[Stored items from a collection]
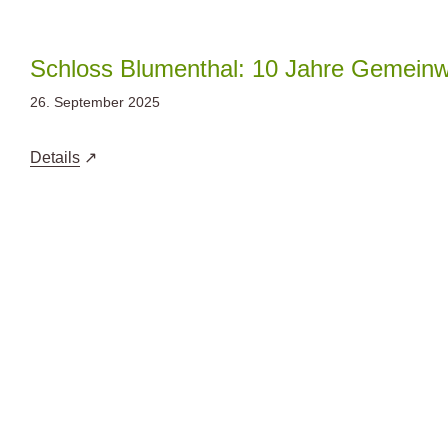
Zum
Inhalt
springen
Schloss Blumenthal: 10 Jahre Gemein
26. September 2025
Details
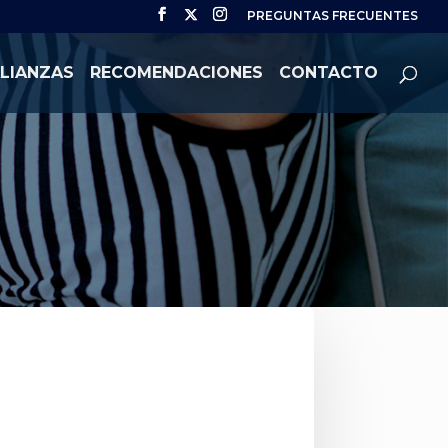
PREGUNTAS FRECUENTES
LIANZAS
RECOMENDACIONES
CONTACTO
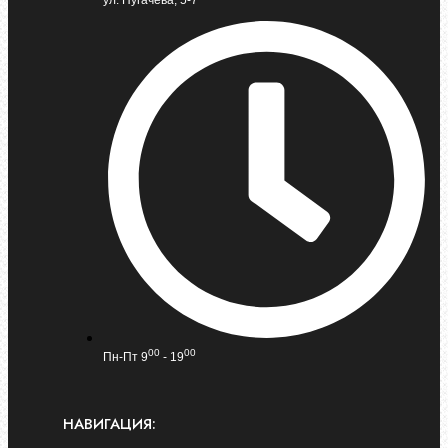
00
00
Пн-Пт 9
- 19
НАВИГАЦИЯ:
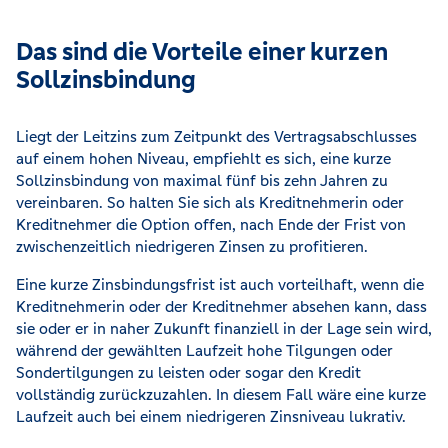
Das sind die Vorteile einer kurzen
Sollzinsbindung
Liegt der Leitzins zum Zeitpunkt des Vertragsabschlusses
auf einem hohen Niveau, empfiehlt es sich, eine kurze
Sollzinsbindung von maximal fünf bis zehn Jahren zu
vereinbaren. So halten Sie sich als Kreditnehmerin oder
Kreditnehmer die Option offen, nach Ende der Frist von
zwischenzeitlich niedrigeren Zinsen zu profitieren.
Eine kurze Zinsbindungsfrist ist auch vorteilhaft, wenn die
Kreditnehmerin oder der Kreditnehmer absehen kann, dass
sie oder er in naher Zukunft finanziell in der Lage sein wird,
während der gewählten Laufzeit hohe Tilgungen oder
Sondertilgungen zu leisten oder sogar den Kredit
vollständig zurückzuzahlen. In diesem Fall wäre eine kurze
Laufzeit auch bei einem niedrigeren Zinsniveau lukrativ.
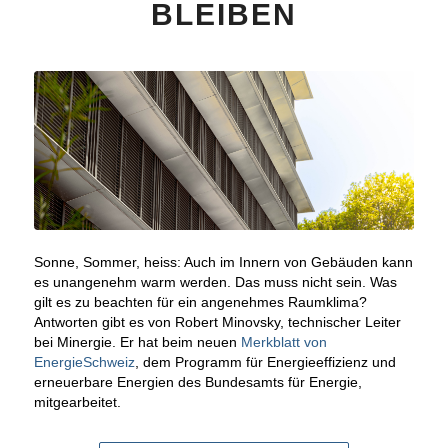
BLEIBEN
Sonne, Sommer, heiss: Auch im Innern von Gebäuden kann
es unangenehm warm werden. Das muss nicht sein. Was
gilt es zu beachten für ein angenehmes Raumklima?
Antworten gibt es von Robert Minovsky, technischer Leiter
bei Minergie. Er hat beim neuen
Merkblatt von
EnergieSchweiz
, dem Programm für Energieeffizienz und
erneuerbare Energien des Bundesamts für Energie,
mitgearbeitet.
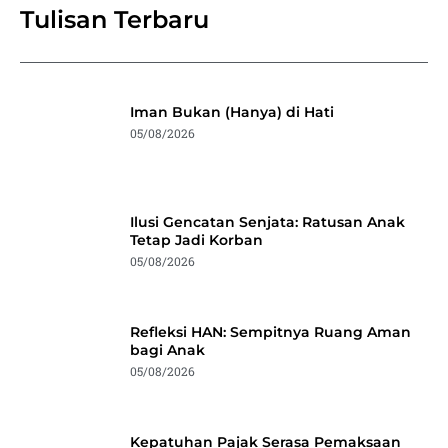
Tulisan Terbaru
Iman Bukan (Hanya) di Hati
05/08/2026
Ilusi Gencatan Senjata: Ratusan Anak
Tetap Jadi Korban
05/08/2026
Refleksi HAN: Sempitnya Ruang Aman
bagi Anak
05/08/2026
Kepatuhan Pajak Serasa Pemaksaan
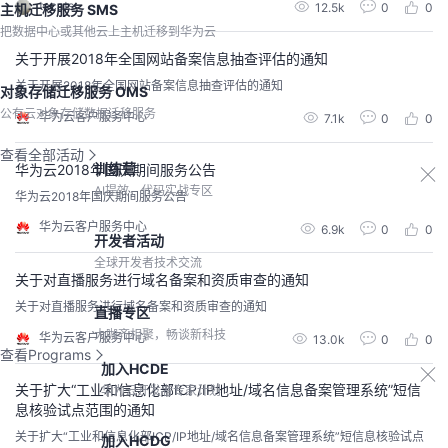
tacats
12.5k
0
0
主机迁移服务 SMS
S 服务器而直接从本机电脑 DNS 缓存取出该网站的IP 地址进行访问。所以，如
果本机电脑 DNS 缓存出现了问题，会导致网站无法访问。可以在“运行”中输入
把数据中心或其他云上主机迁移到华为云
CMD，然后...
关于开展2018年全国网站备案信息抽查评估的通知
关于开展2018年全国网站备案信息抽查评估的通知
对象存储迁移服务 OMS
公有云对象存储数据迁移服务
华为云客户服务中心
7.1k
0
0
查看全部活动
训练营
华为云2018年国庆期间服务公告
AI提效，代码实战专区
华为云2018年国庆期间服务公告
华为云客户服务中心
6.9k
0
0
开发者活动
全球开发者技术交流
关于对直播服务进行域名备案和资质审查的通知
关于对直播服务进行域名备案和资质审查的通知
直播专区
大咖齐相聚，畅谈新科技
华为云客户服务中心
13.0k
0
0
查看Programs
加入HCDE
关于扩大“工业和信息化部ICP/IP地址/域名信息备案管理系统”短信
华为云开发者专家计划
息核验试点范围的通知
关于扩大“工业和信息化部ICP/IP地址/域名信息备案管理系统”短信息核验试点
加入HCDG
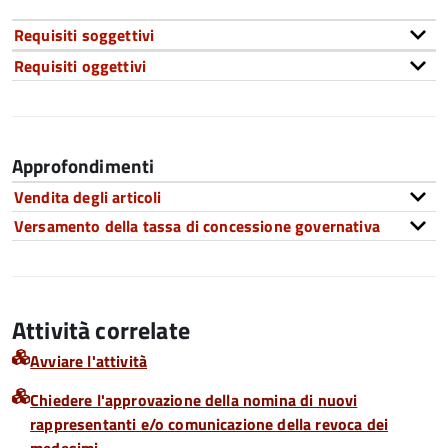
Requisiti soggettivi
Requisiti oggettivi
Approfondimenti
Vendita degli articoli
Versamento della tassa di concessione governativa
Attività correlate
Avviare l'attività
Chiedere l'approvazione della nomina di nuovi
rappresentanti e/o comunicazione della revoca dei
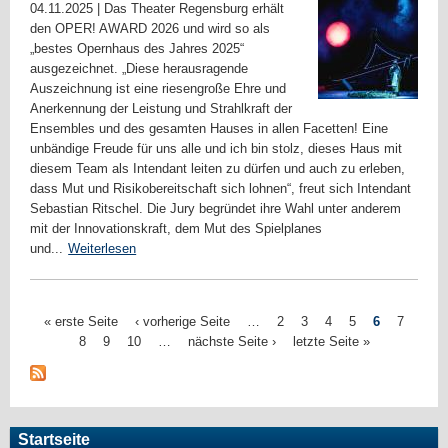
04.11.2025
|
Das Theater Regensburg erhält
den OPER! AWARD 2026 und wird so als
„bestes Opernhaus des Jahres 2025“
ausgezeichnet. „Diese herausragende
Auszeichnung ist eine riesengroße Ehre und
Anerkennung der Leistung und Strahlkraft der
Ensembles und des gesamten Hauses in allen Facetten! Eine
unbändige Freude für uns alle und ich bin stolz, dieses Haus mit
diesem Team als Intendant leiten zu dürfen und auch zu erleben,
dass Mut und Risikobereitschaft sich lohnen“, freut sich Intendant
Sebastian Ritschel. Die Jury begründet ihre Wahl unter anderem
mit der Innovationskraft, dem Mut des Spielplanes
und...
Weiterlesen
« erste Seite
‹ vorherige Seite
…
2
3
4
5
6
7
8
9
10
…
nächste Seite ›
letzte Seite »
S
e
i
t
e
Startseite
n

Your goal: From the records above, output only the lines starting at the one containing "vereinbaren. So halten" and ending at the one containing "gilt es zu beachten", word for word. Pictures stay out.

Result of the task:
vereinbaren. So halten Sie sich als Kreditnehmerin oder
Kreditnehmer die Option offen, nach Ende der Frist von
zwischenzeitlich niedrigeren Zinsen zu profitieren.
Eine kurze Zinsbindungsfrist ist auch vorteilhaft, wenn die
Kreditnehmerin oder der Kreditnehmer absehen kann, dass
sie oder er in naher Zukunft finanziell in der Lage sein wird,
während der gewählten Laufzeit hohe Tilgungen oder
Sondertilgungen zu leisten oder sogar den Kredit
vollständig zurückzuzahlen. In diesem Fall wäre eine kurze
Laufzeit auch bei einem niedrigeren Zinsniveau lukrativ.
BLEIBEN
Sonne, Sommer, heiss: Auch im Innern von Gebäuden kann
es unangenehm warm werden. Das muss nicht sein. Was
gilt es zu beachten für ein angenehmes Raumklima?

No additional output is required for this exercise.